Disclosure of Invention
In order to solve the problems in the prior art, the embodiment of the invention provides a people flow statistical method and a people flow statistical system based on a panoramic image. The technical scheme is as follows:
in one aspect, a people flow statistical method based on panoramic images is provided, which includes:
acquiring a camera image, and carrying out panoramic splicing and fusion on the camera image;
detecting the number of human heads in the panoramic image;
and acquiring the real-time flow rate of people according to the detected head.
Further, the step of acquiring a camera image and performing panoramic stitching fusion on the camera image specifically comprises:
step 1) acquiring camera images, including deploying cameras on a unified horizontal line, reading camera streams and setting image resolution;
step 2) extracting the features of each processed image by using an SIFT algorithm, and then calculating by using a nearest neighbor method to complete the calculation of the optimal matching point;
step 3) calculating camera parameters by using the matched features and correcting the camera parameters;
and 4) carrying out panoramic splicing and fusion on the camera output pictures capable of forming the panorama by using the corrected camera parameters.
Further, the step 3) is specifically as follows:
calculating optimal estimated parameters of a camera according to affine transformation and optimal matching points, correcting the estimated camera parameters by using a beam adjustment method to reduce the feature distortion state in a panorama caused by the parameters, then correcting and format conversion of the camera parameters, obtaining the sequence of images spliced into the panorama according to an optimal adjacent matching standard, extracting image corner features by using the previously calculated camera parameters and input images according to the sequence through affine transformation, obtaining mask correction parameters by using an input image mask and the previous camera parameters through affine transformation, performing exposure compensation on the input image transformation parameters, the mask and the calculated image corners, then calculating gaps among the matched features by using a graph cut method, and storing the gaps in the corrected mask transformation parameters.

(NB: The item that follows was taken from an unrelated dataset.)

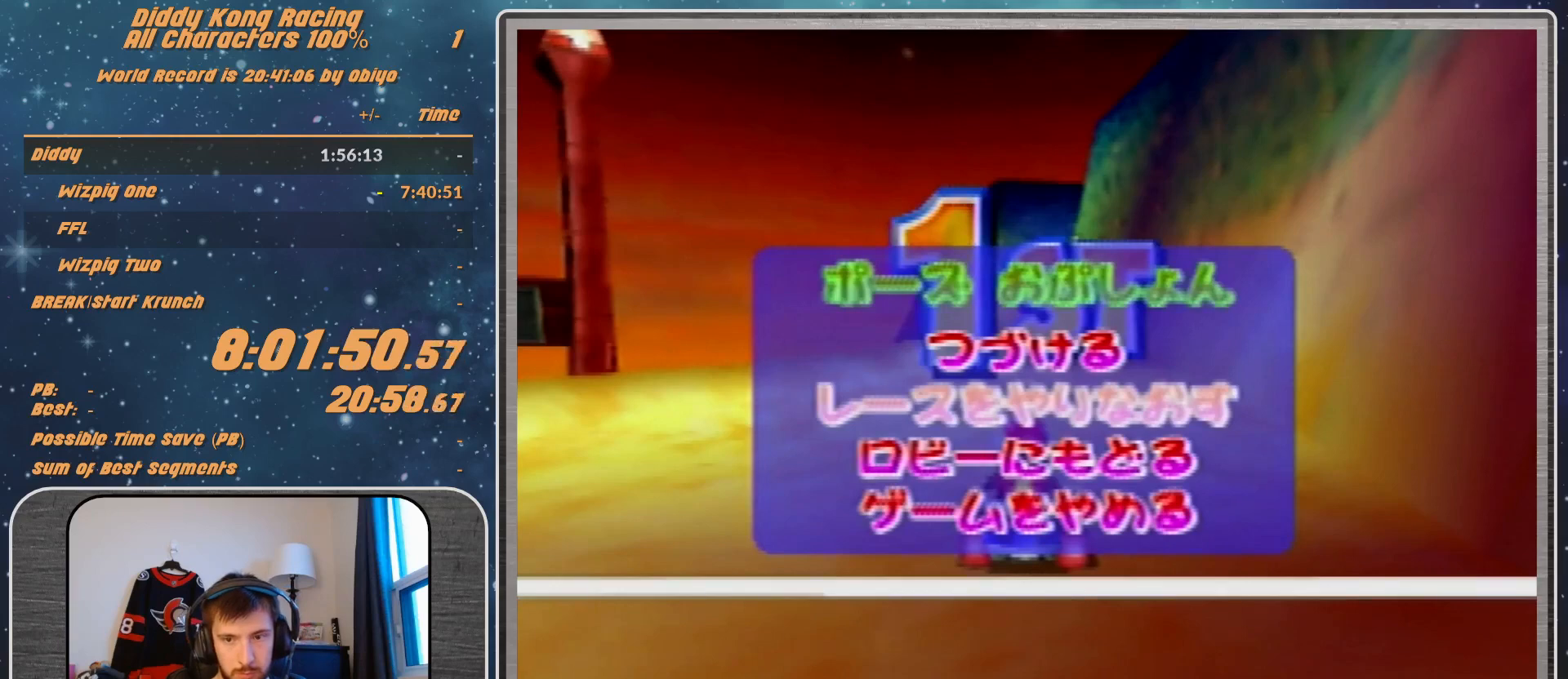
{"buttons": [], "left_stick": "center", "events": []}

Further, the step 4) is specifically as follows:
calculating current image transformation according to the previously calculated camera parameters, the image corner points and the image taken out by the real-time output stream, calculating mask transformation of the current image according to the camera parameters, carrying out exposure compensation according to the corner points, the real-time input image and the newly acquired mask transformation, then carrying out expansion and size transformation on the mask transformation calculated in the step 3), combining the result with the new mask transformation in the current step to obtain a mask with optimized gaps, and finally fusing the current real-time image transformation, the finally optimized mask and the image corner points by using a multi-frequency fusion algorithm to obtain a spliced panoramic image.
Further, the step of obtaining the stitched panoramic image by fusing the current real-time image transformation, the final optimized mask and the image corner points by using the multi-frequency fusion algorithm specifically comprises:
1) calculating a Gaussian pyramid of the input image;
2) calculating a Laplacian pyramid of the input image;
3) and fusing the Laplacian pyramids at the same level. For example, using a simple linear fusion on both sides of the splice seam;
4) sequentially expanding the Laplacian pyramid at the high layer until the Laplacian pyramid has the same resolution as the source image;
5) and superposing the images of the cameras forming the panorama in sequence to obtain a final output image.
Further, the step of detecting the number of people in the panoramic image is specifically;
the method comprises the following steps of realizing a human head detector by using an AdaBoost cascade classifier with Haar-like characteristics;
the method specifically comprises the following steps:
1) describing image global information by using an integrogram, wherein the integrogram of the specified coordinates of the image is the sum of all pixels at the upper left corner of the position, calculating the pixel value of an image area by analogy, and then acquiring the global characteristic value of the image by using the integrogram;
2) and constructing a classification detector according to the obtained features, and reducing the false recognition rate by improving the recognition rate to obtain an optimal model, wherein the positioning loss uses the square difference loss of the feature point position and the actual position.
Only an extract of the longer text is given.